11 commonwealth’s attorneys form group to back criminal justice reform

11 commonwealth’s attorneys form group to back criminal justice reform
(Source: Ned Oliver/Virginia Mercury)

Eleven commonwealth’s attorneys who collectively represent more than 40 percent of the state’s population formed an advocacy group this month to back criminal justice reform proposals, dubbing themselves Virginia Progressive Prosecutors for Justice.

The group has endorsed a range of proposals lawmakers will take up during a special legislative session scheduled to begin on Aug. 18, including restricting no-knock warrants, increased police accountability and an end to mandatory minimum sentences.

“We look forward to the outcome of the Special Session with great anticipation that the results will serve the citizens of Virginia in a fairer, more equitable and less discriminatory way,” the group wrote in a July 13 letter to lawmakers.
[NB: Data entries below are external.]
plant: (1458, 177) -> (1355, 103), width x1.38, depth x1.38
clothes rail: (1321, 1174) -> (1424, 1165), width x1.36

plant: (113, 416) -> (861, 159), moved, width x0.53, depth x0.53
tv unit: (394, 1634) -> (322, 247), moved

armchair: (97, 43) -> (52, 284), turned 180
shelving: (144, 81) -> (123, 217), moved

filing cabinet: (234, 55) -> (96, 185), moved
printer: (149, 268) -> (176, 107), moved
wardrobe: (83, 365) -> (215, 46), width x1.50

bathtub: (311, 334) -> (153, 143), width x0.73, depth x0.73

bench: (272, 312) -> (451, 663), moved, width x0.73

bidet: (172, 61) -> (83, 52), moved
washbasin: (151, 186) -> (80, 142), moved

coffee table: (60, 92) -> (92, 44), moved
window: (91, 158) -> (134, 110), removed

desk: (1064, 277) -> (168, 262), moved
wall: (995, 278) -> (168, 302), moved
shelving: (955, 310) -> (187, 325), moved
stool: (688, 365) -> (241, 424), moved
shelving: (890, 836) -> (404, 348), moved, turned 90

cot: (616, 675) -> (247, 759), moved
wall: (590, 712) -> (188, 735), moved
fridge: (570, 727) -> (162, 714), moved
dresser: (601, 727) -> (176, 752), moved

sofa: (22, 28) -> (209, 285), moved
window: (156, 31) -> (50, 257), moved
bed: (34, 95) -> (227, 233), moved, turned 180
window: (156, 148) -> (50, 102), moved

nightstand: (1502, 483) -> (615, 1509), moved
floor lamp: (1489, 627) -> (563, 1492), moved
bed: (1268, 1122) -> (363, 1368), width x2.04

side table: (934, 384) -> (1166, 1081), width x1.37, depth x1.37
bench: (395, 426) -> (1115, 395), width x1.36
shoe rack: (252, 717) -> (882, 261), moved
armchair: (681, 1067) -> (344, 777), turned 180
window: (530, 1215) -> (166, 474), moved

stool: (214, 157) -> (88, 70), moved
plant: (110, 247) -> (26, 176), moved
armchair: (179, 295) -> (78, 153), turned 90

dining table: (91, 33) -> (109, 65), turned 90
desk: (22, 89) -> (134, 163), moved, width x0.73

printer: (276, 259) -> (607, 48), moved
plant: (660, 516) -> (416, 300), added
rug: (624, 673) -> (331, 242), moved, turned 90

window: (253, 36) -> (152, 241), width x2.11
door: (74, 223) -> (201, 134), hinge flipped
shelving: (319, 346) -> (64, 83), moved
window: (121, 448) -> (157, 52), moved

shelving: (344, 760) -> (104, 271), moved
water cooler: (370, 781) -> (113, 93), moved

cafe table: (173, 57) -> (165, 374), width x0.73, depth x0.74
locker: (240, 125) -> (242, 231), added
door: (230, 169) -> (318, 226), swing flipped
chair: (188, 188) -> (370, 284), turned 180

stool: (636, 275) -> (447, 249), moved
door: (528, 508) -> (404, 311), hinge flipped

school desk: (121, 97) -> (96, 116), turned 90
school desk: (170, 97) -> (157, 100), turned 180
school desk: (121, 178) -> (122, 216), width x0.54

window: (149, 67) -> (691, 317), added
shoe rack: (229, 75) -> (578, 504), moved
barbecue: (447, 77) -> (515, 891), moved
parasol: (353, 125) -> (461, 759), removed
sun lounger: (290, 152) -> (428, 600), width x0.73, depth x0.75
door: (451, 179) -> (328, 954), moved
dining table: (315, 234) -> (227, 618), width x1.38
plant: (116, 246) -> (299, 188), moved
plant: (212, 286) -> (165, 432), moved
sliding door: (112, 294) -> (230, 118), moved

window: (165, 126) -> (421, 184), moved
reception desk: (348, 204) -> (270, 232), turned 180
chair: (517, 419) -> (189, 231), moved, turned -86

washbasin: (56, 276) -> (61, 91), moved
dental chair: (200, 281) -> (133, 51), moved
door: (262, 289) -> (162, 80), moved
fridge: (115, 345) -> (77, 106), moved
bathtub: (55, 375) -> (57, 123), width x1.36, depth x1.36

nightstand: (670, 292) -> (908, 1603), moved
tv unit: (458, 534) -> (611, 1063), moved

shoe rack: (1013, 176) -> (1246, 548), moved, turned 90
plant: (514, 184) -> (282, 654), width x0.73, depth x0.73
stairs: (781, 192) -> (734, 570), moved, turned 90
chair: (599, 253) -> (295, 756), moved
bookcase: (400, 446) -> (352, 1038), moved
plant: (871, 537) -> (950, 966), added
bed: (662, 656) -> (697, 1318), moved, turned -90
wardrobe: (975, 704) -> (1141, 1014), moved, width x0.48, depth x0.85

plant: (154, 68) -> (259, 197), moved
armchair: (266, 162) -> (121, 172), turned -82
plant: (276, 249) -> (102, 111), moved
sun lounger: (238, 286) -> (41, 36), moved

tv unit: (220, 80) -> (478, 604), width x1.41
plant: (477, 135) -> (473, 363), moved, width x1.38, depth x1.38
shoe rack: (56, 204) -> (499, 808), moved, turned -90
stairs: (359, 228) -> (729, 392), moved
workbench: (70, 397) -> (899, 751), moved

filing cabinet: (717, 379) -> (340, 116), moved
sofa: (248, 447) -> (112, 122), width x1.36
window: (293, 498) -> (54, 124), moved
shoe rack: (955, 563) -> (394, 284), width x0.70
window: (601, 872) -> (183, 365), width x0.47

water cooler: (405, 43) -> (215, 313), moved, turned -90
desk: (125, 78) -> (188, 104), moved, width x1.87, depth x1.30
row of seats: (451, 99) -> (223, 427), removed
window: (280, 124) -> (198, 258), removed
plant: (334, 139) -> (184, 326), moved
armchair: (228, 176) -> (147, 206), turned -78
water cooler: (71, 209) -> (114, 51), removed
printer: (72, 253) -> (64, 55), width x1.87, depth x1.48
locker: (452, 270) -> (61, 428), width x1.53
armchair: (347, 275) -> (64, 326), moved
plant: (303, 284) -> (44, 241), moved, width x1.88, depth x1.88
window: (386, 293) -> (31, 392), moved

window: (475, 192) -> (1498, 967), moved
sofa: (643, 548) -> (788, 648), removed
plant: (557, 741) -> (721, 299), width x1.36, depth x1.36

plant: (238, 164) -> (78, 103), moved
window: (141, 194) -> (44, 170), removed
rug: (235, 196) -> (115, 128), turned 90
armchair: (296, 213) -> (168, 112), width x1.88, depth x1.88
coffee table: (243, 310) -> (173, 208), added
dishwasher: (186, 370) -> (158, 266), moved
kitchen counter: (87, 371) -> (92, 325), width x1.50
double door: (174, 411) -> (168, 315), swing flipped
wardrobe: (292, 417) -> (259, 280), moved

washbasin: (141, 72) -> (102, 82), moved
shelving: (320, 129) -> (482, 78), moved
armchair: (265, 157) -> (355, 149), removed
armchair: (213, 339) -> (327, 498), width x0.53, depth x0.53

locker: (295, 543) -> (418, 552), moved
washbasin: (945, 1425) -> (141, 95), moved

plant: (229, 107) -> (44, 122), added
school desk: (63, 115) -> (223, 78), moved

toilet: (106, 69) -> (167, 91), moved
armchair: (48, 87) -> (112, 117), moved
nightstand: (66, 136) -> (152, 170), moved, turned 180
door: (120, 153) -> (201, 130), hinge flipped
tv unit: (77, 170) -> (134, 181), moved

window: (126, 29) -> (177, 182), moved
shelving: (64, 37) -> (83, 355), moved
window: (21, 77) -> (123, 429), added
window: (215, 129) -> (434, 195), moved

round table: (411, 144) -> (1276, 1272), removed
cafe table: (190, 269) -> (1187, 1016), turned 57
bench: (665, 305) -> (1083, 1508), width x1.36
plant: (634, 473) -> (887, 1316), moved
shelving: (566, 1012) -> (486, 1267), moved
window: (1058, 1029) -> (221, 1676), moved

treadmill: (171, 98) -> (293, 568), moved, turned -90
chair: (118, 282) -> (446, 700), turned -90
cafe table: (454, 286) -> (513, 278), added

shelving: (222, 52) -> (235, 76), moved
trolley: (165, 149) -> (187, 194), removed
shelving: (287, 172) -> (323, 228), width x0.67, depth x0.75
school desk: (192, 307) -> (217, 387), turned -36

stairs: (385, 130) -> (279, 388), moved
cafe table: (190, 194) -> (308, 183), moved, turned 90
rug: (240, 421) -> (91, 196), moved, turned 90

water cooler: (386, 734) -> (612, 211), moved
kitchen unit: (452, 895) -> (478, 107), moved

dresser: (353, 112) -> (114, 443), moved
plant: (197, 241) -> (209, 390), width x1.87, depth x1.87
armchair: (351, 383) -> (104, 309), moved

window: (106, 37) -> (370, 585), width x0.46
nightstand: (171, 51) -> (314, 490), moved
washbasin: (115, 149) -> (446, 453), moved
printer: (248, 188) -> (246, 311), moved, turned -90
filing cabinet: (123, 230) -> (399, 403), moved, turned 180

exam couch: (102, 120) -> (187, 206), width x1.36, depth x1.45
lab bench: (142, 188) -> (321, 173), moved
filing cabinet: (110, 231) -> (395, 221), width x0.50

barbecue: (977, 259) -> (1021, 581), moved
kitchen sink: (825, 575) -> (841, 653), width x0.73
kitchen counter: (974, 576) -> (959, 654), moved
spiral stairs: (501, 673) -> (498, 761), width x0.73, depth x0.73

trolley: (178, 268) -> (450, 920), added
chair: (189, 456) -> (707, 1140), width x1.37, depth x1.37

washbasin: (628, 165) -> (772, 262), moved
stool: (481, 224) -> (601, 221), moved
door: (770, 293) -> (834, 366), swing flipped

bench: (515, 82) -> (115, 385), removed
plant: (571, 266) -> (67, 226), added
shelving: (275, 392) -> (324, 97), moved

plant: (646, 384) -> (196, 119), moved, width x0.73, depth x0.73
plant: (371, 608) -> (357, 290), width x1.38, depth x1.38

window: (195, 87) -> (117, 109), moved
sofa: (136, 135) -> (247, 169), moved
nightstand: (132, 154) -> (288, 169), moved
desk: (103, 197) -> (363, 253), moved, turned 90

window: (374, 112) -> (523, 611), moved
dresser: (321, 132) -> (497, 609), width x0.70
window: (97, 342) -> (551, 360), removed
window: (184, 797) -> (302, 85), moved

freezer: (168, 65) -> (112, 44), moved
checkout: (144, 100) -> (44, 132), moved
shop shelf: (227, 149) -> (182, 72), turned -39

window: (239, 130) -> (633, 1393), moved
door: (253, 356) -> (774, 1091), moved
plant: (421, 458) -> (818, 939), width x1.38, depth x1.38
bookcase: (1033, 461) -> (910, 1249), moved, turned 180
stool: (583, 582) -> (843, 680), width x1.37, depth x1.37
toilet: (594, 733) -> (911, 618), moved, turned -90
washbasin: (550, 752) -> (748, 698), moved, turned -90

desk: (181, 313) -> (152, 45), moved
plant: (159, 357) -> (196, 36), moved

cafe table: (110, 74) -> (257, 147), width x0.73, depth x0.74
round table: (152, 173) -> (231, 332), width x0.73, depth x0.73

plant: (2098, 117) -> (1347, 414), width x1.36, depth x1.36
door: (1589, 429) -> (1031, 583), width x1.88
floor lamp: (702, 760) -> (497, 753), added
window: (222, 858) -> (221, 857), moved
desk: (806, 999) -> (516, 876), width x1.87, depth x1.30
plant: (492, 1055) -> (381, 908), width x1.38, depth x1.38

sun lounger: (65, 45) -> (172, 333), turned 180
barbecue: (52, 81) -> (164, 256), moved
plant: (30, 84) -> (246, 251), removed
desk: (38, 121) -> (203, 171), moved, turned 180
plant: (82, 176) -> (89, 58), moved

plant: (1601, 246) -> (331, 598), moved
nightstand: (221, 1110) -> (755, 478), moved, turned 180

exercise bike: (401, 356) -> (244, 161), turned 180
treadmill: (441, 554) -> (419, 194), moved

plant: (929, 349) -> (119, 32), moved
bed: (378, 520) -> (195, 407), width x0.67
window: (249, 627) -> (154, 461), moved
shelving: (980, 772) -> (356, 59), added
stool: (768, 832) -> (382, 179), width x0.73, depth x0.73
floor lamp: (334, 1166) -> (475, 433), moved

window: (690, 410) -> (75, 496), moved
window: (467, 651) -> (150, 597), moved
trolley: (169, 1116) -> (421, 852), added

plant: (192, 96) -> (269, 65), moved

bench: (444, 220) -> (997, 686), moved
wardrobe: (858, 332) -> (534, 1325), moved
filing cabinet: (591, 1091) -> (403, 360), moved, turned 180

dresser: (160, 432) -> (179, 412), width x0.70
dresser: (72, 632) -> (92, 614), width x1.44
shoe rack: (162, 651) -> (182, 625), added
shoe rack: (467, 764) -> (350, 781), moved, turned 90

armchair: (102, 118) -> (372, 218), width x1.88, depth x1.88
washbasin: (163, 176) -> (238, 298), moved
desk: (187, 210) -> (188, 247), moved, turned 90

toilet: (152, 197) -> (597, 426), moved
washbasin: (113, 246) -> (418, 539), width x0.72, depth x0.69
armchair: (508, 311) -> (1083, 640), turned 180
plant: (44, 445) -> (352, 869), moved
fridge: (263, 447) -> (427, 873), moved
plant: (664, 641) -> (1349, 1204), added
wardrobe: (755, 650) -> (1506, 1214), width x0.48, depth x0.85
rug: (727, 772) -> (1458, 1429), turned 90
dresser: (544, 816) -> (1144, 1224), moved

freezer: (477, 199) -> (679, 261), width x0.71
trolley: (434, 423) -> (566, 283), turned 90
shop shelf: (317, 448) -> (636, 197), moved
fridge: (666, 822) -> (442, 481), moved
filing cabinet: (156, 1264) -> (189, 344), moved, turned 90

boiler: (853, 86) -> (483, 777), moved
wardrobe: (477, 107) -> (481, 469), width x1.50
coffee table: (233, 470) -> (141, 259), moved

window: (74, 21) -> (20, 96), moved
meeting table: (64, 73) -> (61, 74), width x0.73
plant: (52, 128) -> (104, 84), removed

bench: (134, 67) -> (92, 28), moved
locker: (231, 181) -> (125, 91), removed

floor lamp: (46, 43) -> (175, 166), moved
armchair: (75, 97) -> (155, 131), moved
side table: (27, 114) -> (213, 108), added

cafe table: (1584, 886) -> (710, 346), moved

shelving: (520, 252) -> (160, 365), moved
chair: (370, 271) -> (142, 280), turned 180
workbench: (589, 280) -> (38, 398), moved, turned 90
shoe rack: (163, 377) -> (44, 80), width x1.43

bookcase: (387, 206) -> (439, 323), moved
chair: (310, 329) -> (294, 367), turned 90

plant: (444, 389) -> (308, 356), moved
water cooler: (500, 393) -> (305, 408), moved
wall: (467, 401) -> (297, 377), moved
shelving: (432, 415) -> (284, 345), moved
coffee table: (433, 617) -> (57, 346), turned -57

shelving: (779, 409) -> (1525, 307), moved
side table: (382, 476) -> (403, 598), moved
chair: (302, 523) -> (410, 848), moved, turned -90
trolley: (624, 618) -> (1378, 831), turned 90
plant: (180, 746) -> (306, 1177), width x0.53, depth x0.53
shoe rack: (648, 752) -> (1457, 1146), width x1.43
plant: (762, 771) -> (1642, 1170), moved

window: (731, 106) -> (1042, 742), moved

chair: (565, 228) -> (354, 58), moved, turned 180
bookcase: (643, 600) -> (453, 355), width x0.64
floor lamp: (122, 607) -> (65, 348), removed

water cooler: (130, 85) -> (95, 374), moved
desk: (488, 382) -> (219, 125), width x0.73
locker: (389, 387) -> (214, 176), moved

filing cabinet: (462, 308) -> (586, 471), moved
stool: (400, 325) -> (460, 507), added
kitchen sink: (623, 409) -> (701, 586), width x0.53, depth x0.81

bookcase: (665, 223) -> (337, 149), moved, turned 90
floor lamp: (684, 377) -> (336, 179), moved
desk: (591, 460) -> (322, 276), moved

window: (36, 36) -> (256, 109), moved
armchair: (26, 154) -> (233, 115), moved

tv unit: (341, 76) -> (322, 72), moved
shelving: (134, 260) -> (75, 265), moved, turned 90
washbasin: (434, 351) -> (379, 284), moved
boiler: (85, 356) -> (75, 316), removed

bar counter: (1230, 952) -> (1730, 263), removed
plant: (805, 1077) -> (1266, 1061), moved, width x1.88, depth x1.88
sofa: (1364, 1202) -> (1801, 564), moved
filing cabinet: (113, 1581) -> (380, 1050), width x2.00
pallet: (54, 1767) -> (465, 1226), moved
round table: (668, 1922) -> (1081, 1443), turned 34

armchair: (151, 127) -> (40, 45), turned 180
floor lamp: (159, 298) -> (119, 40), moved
The new coalition represents a departure from the advocacy traditionally seen from prosecutors around the state, who are represented by the Virginia Association of Commonwealth’s Attorneys, which in the past has often opposed criminal justice reform initiatives.

During a press conference Monday, the prosecutors said the group formed organically, helped along by the election of two commonwealth’s attorneys in Northern Virginia who unseated long-time incumbents by running on explicitly progressive platforms, Parisa Dehghani-Tafti in Arlington County and Steve Descano in Fairfax County.

Members of Virginia Progressive Prosecutors for Justice

Amy Ashworth; Prince William County and Manassas

Anton Bell; Hampton

Buta Biberaj; Loudoun County

Parisa Dehghani-Tafti; Arlington County and Falls Church

Steve Descano; Fairfax County and City of Fairfax

James Hingley; Albemarle County

Stephanie Morales; Portsmouth

Joseph Platania; Charlottesville

Bryan Porter; Alexandria

Shannon Taylor; Henrico County

Gregory Underwood; Norfolk

Other members have represented their localities for years and pursued reform at the local level, including Greg Underwood in Norfolk and Stephanie Morales in Portsmouth, who both took steps to stop prosecuting misdemeanor marijuana possession cases only to be rebuffed by local judges.

“As bold as we all are in our own individual localities, we recognize that there is a time where you have to unify around issues; you have to unify around transformative change and you have to realize that when the nation awakens to some of the things that many of us grapple with and deal with on a daily basis, there is a need for us to stand up as a unit,” Morales said.

Members of the group have expressed general support for legislative agendas put forward by Senate Democrats and the Virginia Legislative Black Caucus. (Democrats in the House are planning to announce their own set of proposals following a series of committee meetings that will begin Wednesday.)